• _AVAILABLE RECORDS_:
=-=-=
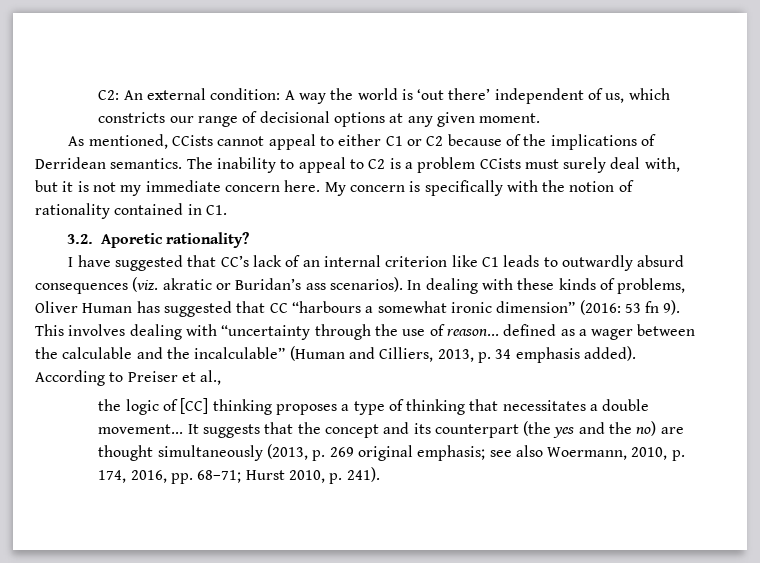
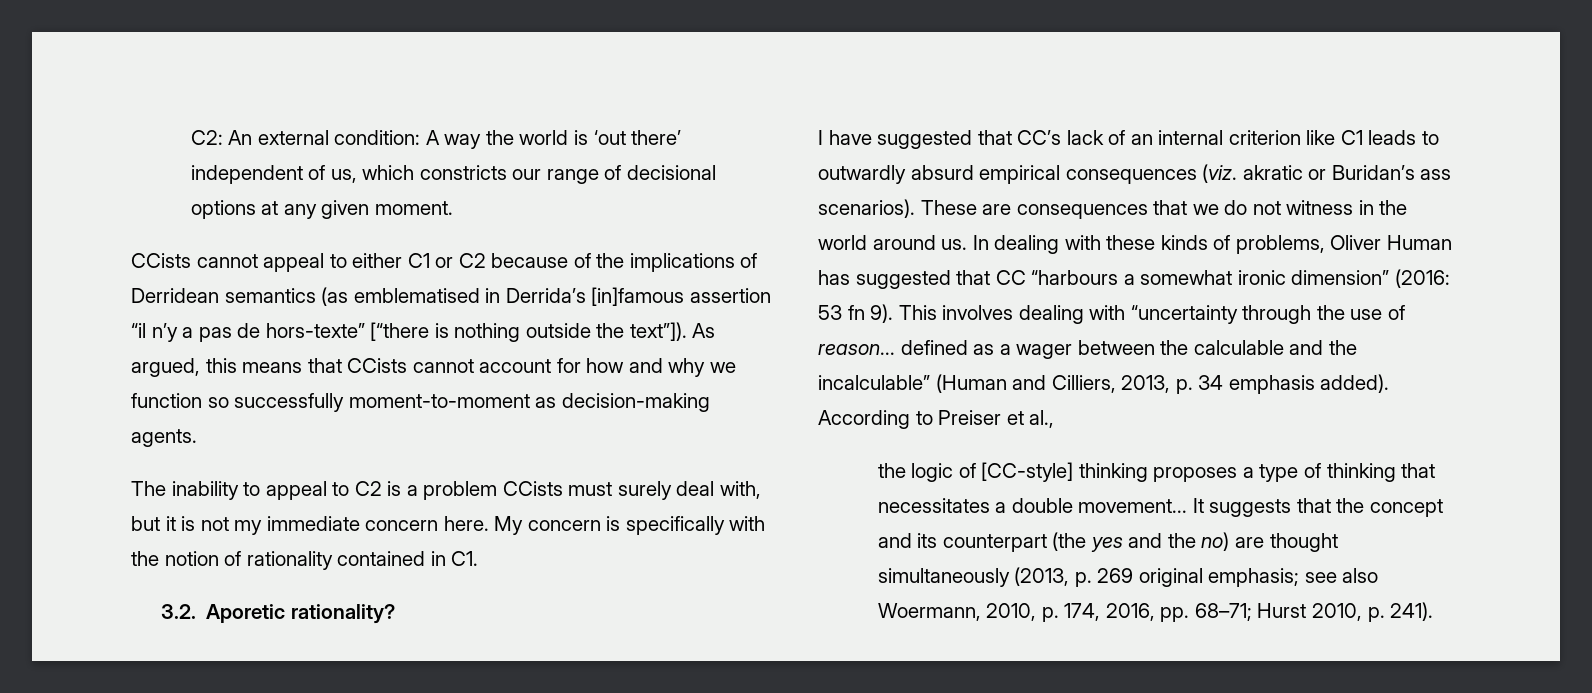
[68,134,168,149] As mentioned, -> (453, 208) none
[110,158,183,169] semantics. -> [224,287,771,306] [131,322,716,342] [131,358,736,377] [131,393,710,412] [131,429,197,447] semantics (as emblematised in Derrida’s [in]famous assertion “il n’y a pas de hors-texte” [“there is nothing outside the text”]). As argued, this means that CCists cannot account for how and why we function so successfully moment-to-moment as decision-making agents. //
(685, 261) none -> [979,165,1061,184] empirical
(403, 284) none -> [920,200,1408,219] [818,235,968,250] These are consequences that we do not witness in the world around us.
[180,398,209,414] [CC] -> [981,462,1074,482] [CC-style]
=-=-=
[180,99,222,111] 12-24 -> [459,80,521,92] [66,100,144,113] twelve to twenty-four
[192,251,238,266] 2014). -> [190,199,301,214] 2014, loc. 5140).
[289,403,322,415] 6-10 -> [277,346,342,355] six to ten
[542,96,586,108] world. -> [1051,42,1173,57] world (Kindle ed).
=-=-=
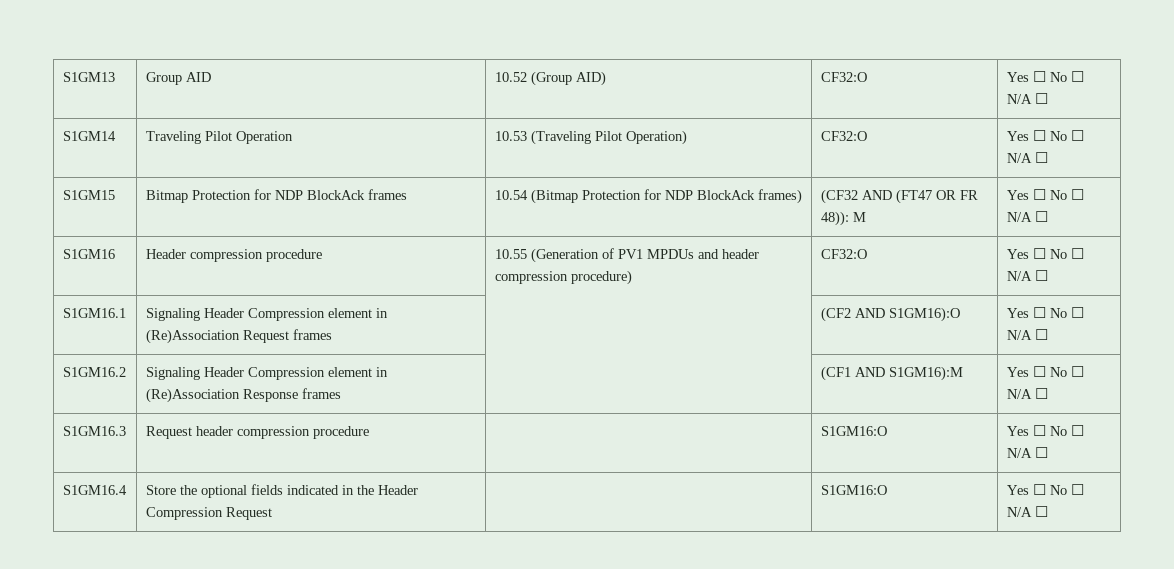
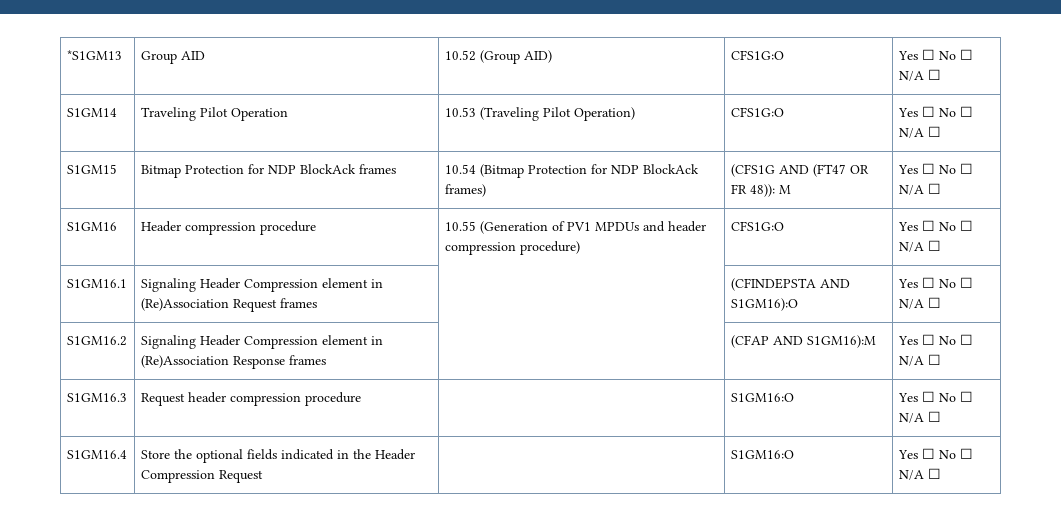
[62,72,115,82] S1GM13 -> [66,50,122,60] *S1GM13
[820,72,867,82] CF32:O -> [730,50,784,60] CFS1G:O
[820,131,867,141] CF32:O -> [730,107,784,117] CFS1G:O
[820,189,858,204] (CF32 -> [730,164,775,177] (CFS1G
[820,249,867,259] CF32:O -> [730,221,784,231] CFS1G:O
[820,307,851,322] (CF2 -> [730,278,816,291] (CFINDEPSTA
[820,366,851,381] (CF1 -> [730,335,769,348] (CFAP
=-=-=
• _GOAL OF THE EXERCISE_:
Only lines holding "none" are wanted; copy all of them from the listing.

• _RESPONSE TO THE TASK_:
[68,134,168,149] As mentioned, -> (453, 208) none
(685, 261) none -> [979,165,1061,184] empirical
(403, 284) none -> [920,200,1408,219] [818,235,968,250] These are consequences that we do not witness in the world around us.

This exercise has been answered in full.